Thanks for the response.
Do you think at some point there "should" be downvoting for DHF proposals? I just think of it as a "might want to put it in there before someone abuses it". I do realize however it would be expensive for someone to upvote themselves on the DHF, or potentially mislead enough people to do so. Might be more of a threat in the future when cryptocurrency is worth more, and people convert from major coins into Hive, for example.
Then, maybe someone comes over with a lot of power and upvotes their own proposal to give themselves 50k HBD a day for a year and just dumps it.
I think the biggest argument against downvotes of a proposal is that it gives more power to large stakeholders to downvote a proposal they don't like, without interfering with other proposals. Right now, if I wanted to defund a proposal that was voted in, my only recourse would be to raise the refund limit (assuming I wasn't already voting on it with my full strength), potentially cutting off proposals I want to get funded. With downvoting, that would not be true.
So it really depends on whether stakeholders want more or less proposals to get funded I guess (I'm not really sure that is how it would work out, but that's my best guess).
I don't think this is much of a threat, because to do it they would have to such a huge stake and lock it up, and then they have to worry about being forked out by everyone else. If they could achieve a proposal attack on the DHF, they can do the same thing to witness votes, but we saw how that worked out for Justin Sun.
Thanks for your comments here. As you may be aware, I have had the majority of my content on Hive downvoted to zero for several months, mostly by one person with access to millions of HP. This has understandably caused me to post less because I have bills to pay, need to put my time into what is productive and also it is demoralising to go through this (especially with the circumstances surrounding the specifics of the situation too). I could go on and on about this topic from a marketing perspective, what I've learned as a systems engineer and digital marketer about social network design and human psychology - but I'll leave that for now. Anyway, I found your comments here to be interesting for a few reasons:
This is the same reason I have a problem with the current scaling of free downvotes of the content reward pool. I think it's fine to have free downvoting to regulate the rewards pool and mitigate spam, but the current levels motivate people to go beyond that and to target posts for personal or political/ideological reasons (which is currently happening quite a lot). The net result is that many, many people have given up on Hive. I get messages daily since launching The untrending report from all kinds of people telling me their stories. Some of them are telling me that their downvoting started after they stopped voting for certain witnesses too. Generally, they are looking for solutions, getting ready to leave or already have left.
I also commented on Gettr scooping up millions of new users as a result of promotion by Joe Rogan of people who I know personally to some extent and who 'broke' stories that I had already broken on Hive months before. My posts on these topics now get zeroed on Hive. So one of the main topics for marketing Hive's key selling point (censorship resistance), that is responsible for the rapid growth of one of Hive's competitors - is actually getting obliterated from Hive. Ironically this is happening in the name of 'free speech' because some people say that massive downvoting is an example of 'free speech'. Setting aside my own involvement and being as objective as I can, as a marketer and system engineer, I'd say that's a huge error and I strongly urge large stakeholders to consider lowering the amount of free downvotes that accounts have on Hive before it is too late.

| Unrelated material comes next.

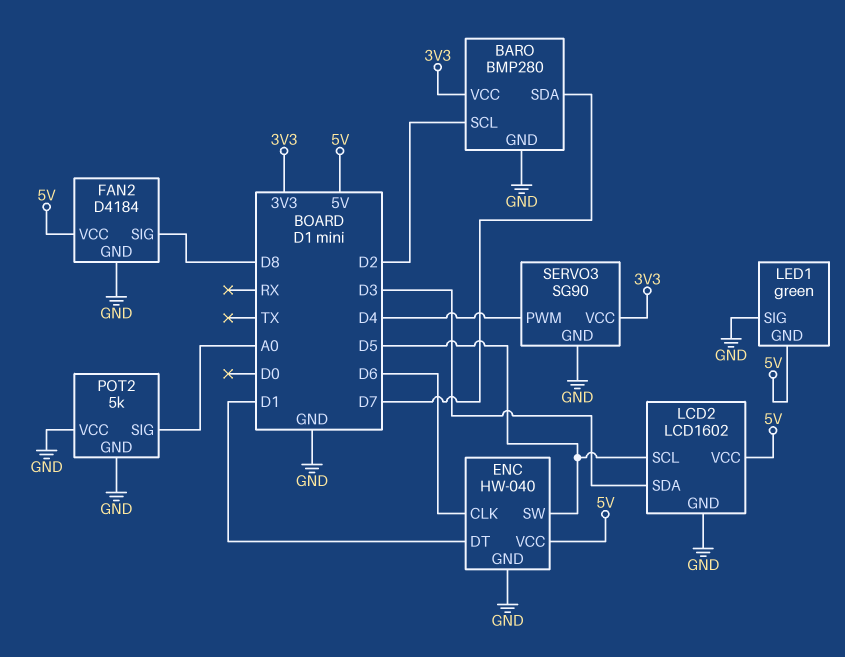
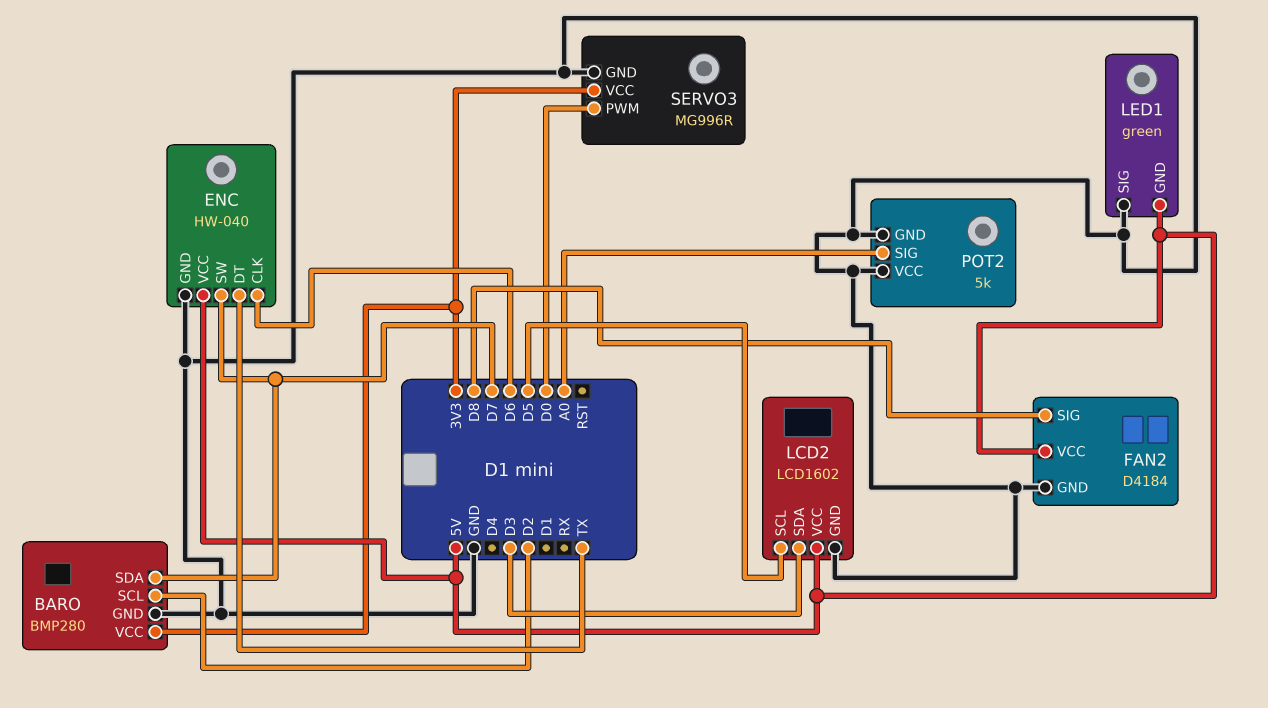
ENC pin DT: D1 -> TX
ENC pin SW: D5 -> D7
SERVO3: SG90 -> MG996R
SERVO3 pin PWM: D4 -> D0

In the context of my comments above, this 2nd quote can also be applied to downvotes of the author pool. The amount of downvotes directly effects the amount of authors and posts that get rewards. The more downvotes we have, the more the reward pool is centralised. This is really spinning Hive in a negative light for many people currently. I am fairly confident that some large accounts have set themselves downvote quotas, to try to target those who don't support their witness or for other personal/political goals. This has the effect of maximising their returns, since my data shows that downvoting currently returns between 4% and 8% to the reward pool - presumably boosting all returns from upvoting by those amounts. This means that large HP holders have a significant financial and political motivation to downvote as much as possible - which in turn incentivizes the use of downvotes for information suppression at the same time.
For those who perhaps don't use Hive to spread information to the wider world - and especially the information that contradicts corporate/mainstream narratives, this might not all be obvious, so I am pointing it out as much as I can. There are renowned professors and high profile people who have come to Hive to escape censorship on web 2.0 during COVID, which is great, but they are supported much more on other platforms that are actually technically less capable of Hive of supporting them.. The reason is that the people running the alternative platforms actively encourage them to be there, whereas currently the most active high HP holders on Hive are trying to mostly get rid of them, without even explaining why or ever providing any evidence to backup their actions.
It would be great to have a conversation on this topic - there are many people who want it to happen, including numerous whales who won't speak out publicly and kind of want me to do it since I am anyway.